Application of Tissue Engineering and Regenerative Medicine in Prelabor Rupture of Membranes: a Review of the Current Evidence
Reproductive sciences (Thousand Oaks, Calif.). 2021
Preterm prelabor rupture of membranes (PPROM) is the main cause of preterm delivery, resulting in increased perinatal morbidity and mortality. Several techniques have been studied for the healing of ruptured membranes, with some success. Before new techniques using tissue/organ engineering are applied in clinical practice, these techniques must be validated in clinical trials.
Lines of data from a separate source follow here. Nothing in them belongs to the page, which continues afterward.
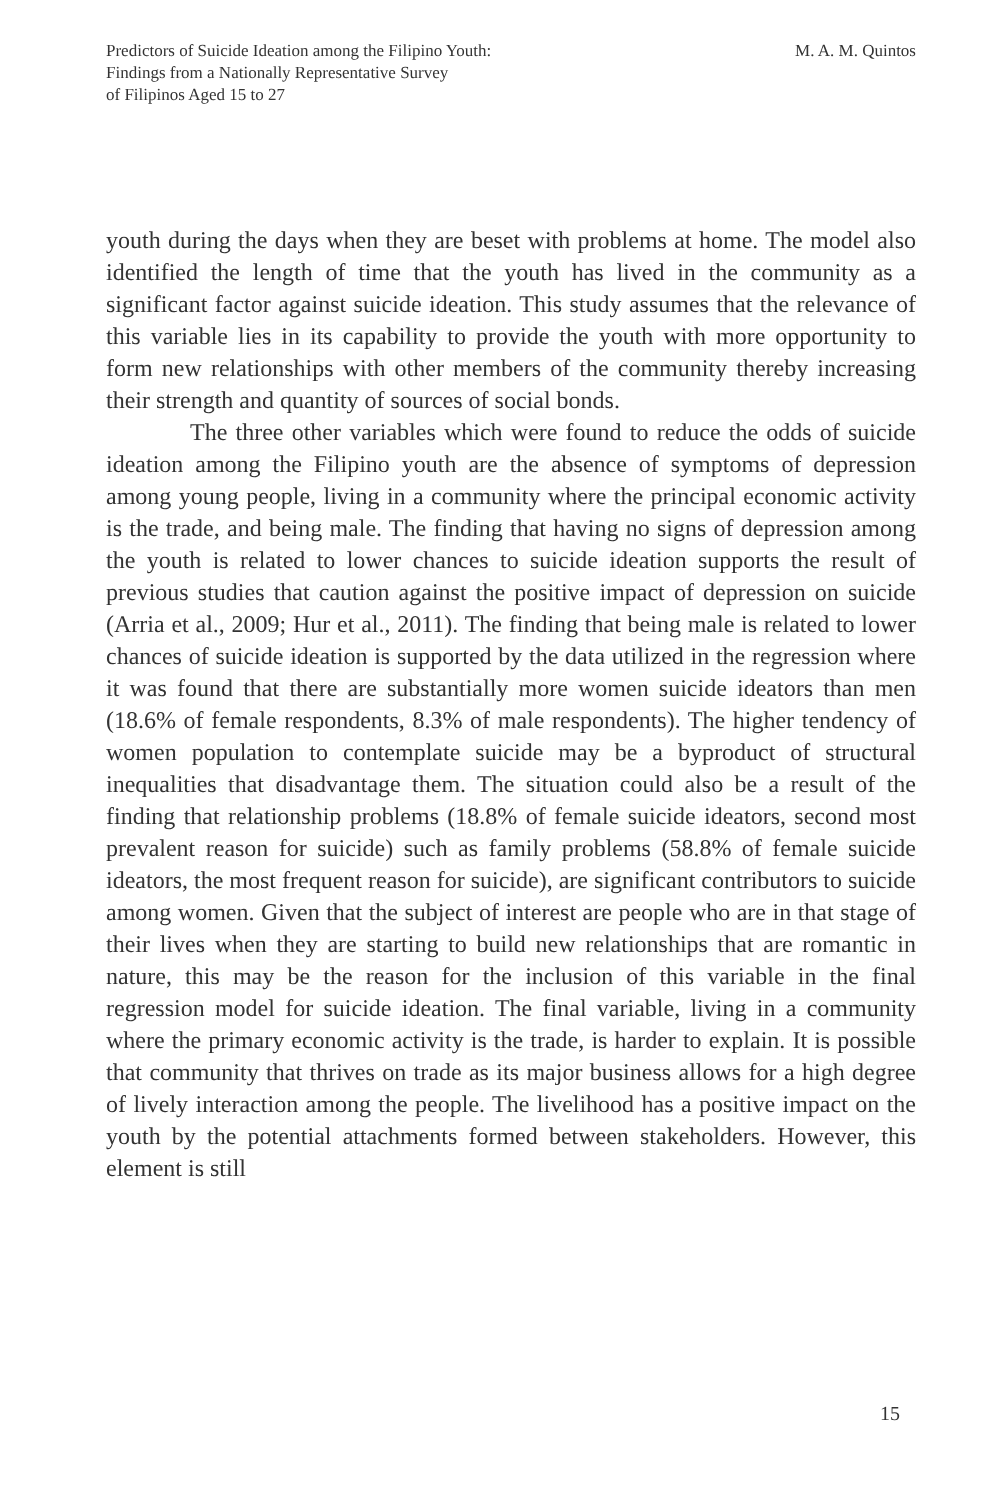Predictors of Suicide Ideation among the Filipino Youth:
Findings from a Nationally Representative Survey
of Filipinos Aged 15 to 27
M. A. M. Quintos
youth during the days when they are beset with problems at home. The model also identified the length of time that the youth has lived in the community as a significant factor against suicide ideation. This study assumes that the relevance of this variable lies in its capability to provide the youth with more opportunity to form new relationships with other members of the community thereby increasing their strength and quantity of sources of social bonds.
The three other variables which were found to reduce the odds of suicide ideation among the Filipino youth are the absence of symptoms of depression among young people, living in a community where the principal economic activity is the trade, and being male. The finding that having no signs of depression among the youth is related to lower chances to suicide ideation supports the result of previous studies that caution against the positive impact of depression on suicide (Arria et al., 2009; Hur et al., 2011). The finding that being male is related to lower chances of suicide ideation is supported by the data utilized in the regression where it was found that there are substantially more women suicide ideators than men (18.6% of female respondents, 8.3% of male respondents). The higher tendency of women population to contemplate suicide may be a byproduct of structural inequalities that disadvantage them. The situation could also be a result of the finding that relationship problems (18.8% of female suicide ideators, second most prevalent reason for suicide) such as family problems (58.8% of female suicide ideators, the most frequent reason for suicide), are significant contributors to suicide among women. Given that the subject of interest are people who are in that stage of their lives when they are starting to build new relationships that are romantic in nature, this may be the reason for the inclusion of this variable in the final regression model for suicide ideation. The final variable, living in a community where the primary economic activity is the trade, is harder to explain. It is possible that community that thrives on trade as its major business allows for a high degree of lively interaction among the people. The livelihood has a positive impact on the youth by the potential attachments formed between stakeholders. However, this element is still
15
To address this issue, the objective of this study was to summarize the current literature on interventions to seal or heal the amniotic membranes after PPROM. An electronic search was conducted using the keywords "fetal membranes," "premature rupture," "amnion," "tissue engineering," "fibrin tissue adhesive," "regenerative medicine," "tissue adhesive," "wound healing," and "fetoscopy" through the MEDLINE, Embase, and Cochrane CENTRAL databases, with the limitation of English-language studies. Through a review of the identified studies, it was found that spontaneous healing of the fetal membrane has not been successful. Several efforts have been made to seal membranes before or after rupture using different methods, including amniopatches, collagen, tissue patches, fibrin sealant, mussel-mimetic sealant, engineered cell matrix, and immunological supplements. However, most studies have been conducted in ex vivo or in vivo settings, so the safety and applicability of these techniques to spontaneous rupture of membranes in clinical settings have not been sufficiently tested. Overall, the current evidence is limited regarding the safety and effectiveness of interventions against PPROM.